In a novel partnership Western Australia’s Otherside Brewing Co. has signed on to a three-year partnership with a state art gallery.

Otherside has joined Art Gallery Western Australia (AGWA) in Perth in a partnership that will see the craft brewery supply beers to AGWA events and collaborate on a range of projects including can art for the brewery.

Otherside Brewing Co. is part of WA brewing and hospitality group Triple-1-Three, which has a history of artist collaborations, incubator programs and has launched its Tapped By Otherside creative grants to support the sector.It also owns a major music venue in Perth, dubbed Freo.Social.

National sales and marketing manager for the company, Steve Finney, said the partnership would provide culturally relevant opportunities for the brewing brand to engage with new audiences.

“We strive as a business to drive a creative culture across our venues, events and partnerships, as well as our staff,” he said.

“We want to walk the walk and not just talk the talk, which means giving back to the creative industries.

“The partnership with art gallery means we can work with grass roots galleries to Western Australia’s biggest art gallery.”

Finney said that the partnership will allow Otherside beers to be exposed to new markets, but it wasn’t the only aim.

“In one part it is exposure to a new market, but it’s also about us, as a company, practicing what we preach,” he said.

“We want to drive a creative culture that really helps feedback into that community.”

Their beers are already helping the creative industries, Finney said, and it seemed an obvious fit to mix beer with art.

Otherside even brewed a Festive Session Ale to coincide with the partnership, which was launched at the Arts Ball on Saturday 25 May.
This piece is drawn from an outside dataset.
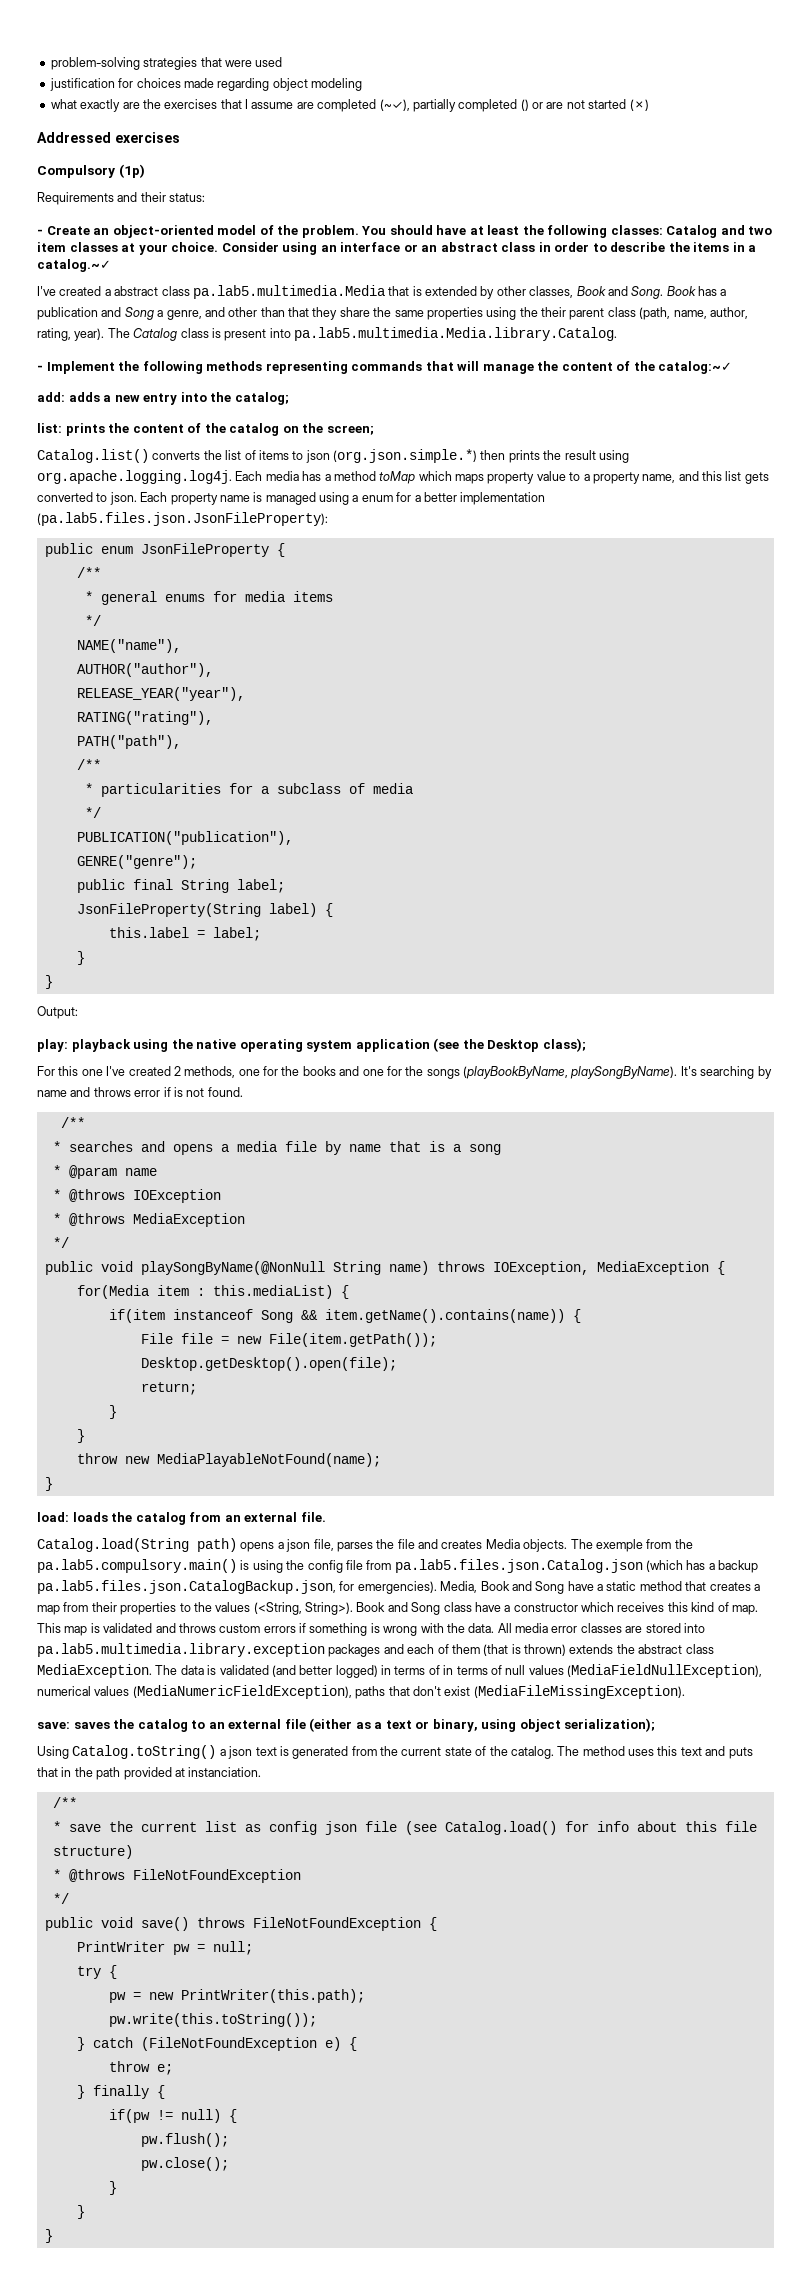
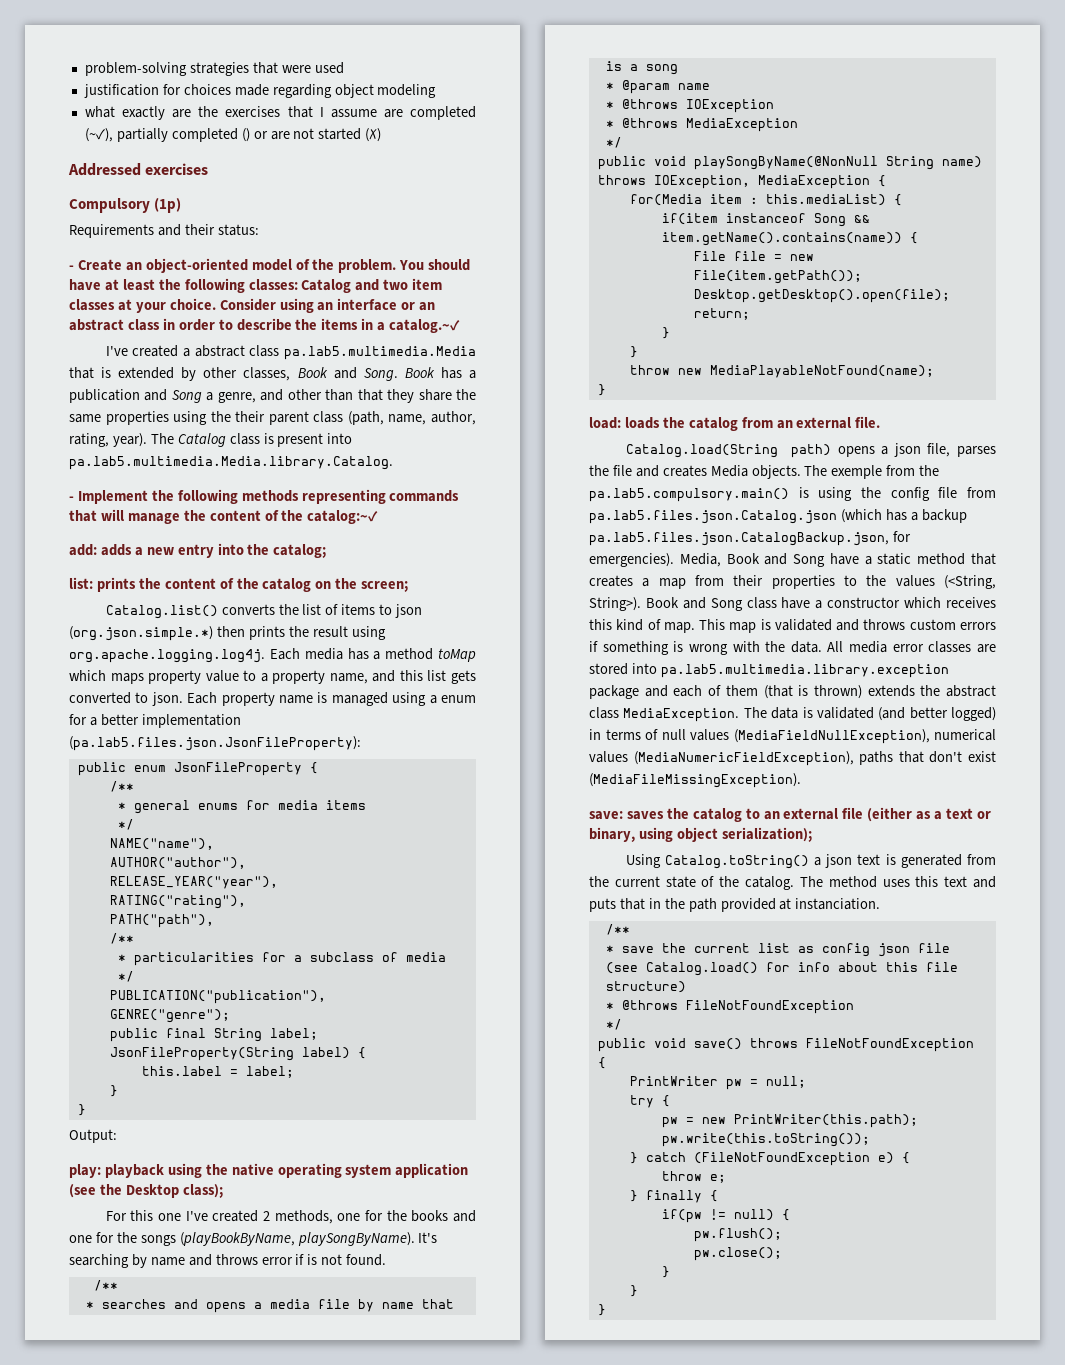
[328,1644,381,1657] packages -> [589,685,639,699] package
[443,1665,502,1675] in terms of -> (658, 734) none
“Every beer that gets sold helps pay into creative spaces, whether that’s visual arts or music, things like helping Western Australian brands get to South by Southwest,” he said.

“In the craft industry we tell a story that people can connect with and that’s where we’re winning over the big guys, and where our point of difference is.”
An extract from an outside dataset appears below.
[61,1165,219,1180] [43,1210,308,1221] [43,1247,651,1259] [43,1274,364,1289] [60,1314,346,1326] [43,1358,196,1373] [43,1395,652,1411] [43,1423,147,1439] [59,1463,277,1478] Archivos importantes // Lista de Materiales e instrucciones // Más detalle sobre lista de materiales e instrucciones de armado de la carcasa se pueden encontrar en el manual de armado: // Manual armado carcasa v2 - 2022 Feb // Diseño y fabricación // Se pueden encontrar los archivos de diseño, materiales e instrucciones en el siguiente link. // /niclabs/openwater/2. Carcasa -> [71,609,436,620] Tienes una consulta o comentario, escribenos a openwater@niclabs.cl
Finney said that it was this creativity in the sector that means it can diversify and collaborate with a multitude of other sectors.

He said that craft brewers had relatively recently got into sporting partnerships, such as Gage Roads’ high profile deal with Optus Stadium, Brewmanity’s tie up with Melbourne Football Club and Two Birds Brewing with the Western Bulldogs. The arts, however are a new sphere in which craft beer can make its mark.

“It’s just showing a change in the market itself, and that craft beer is becoming more approachable and accepted.”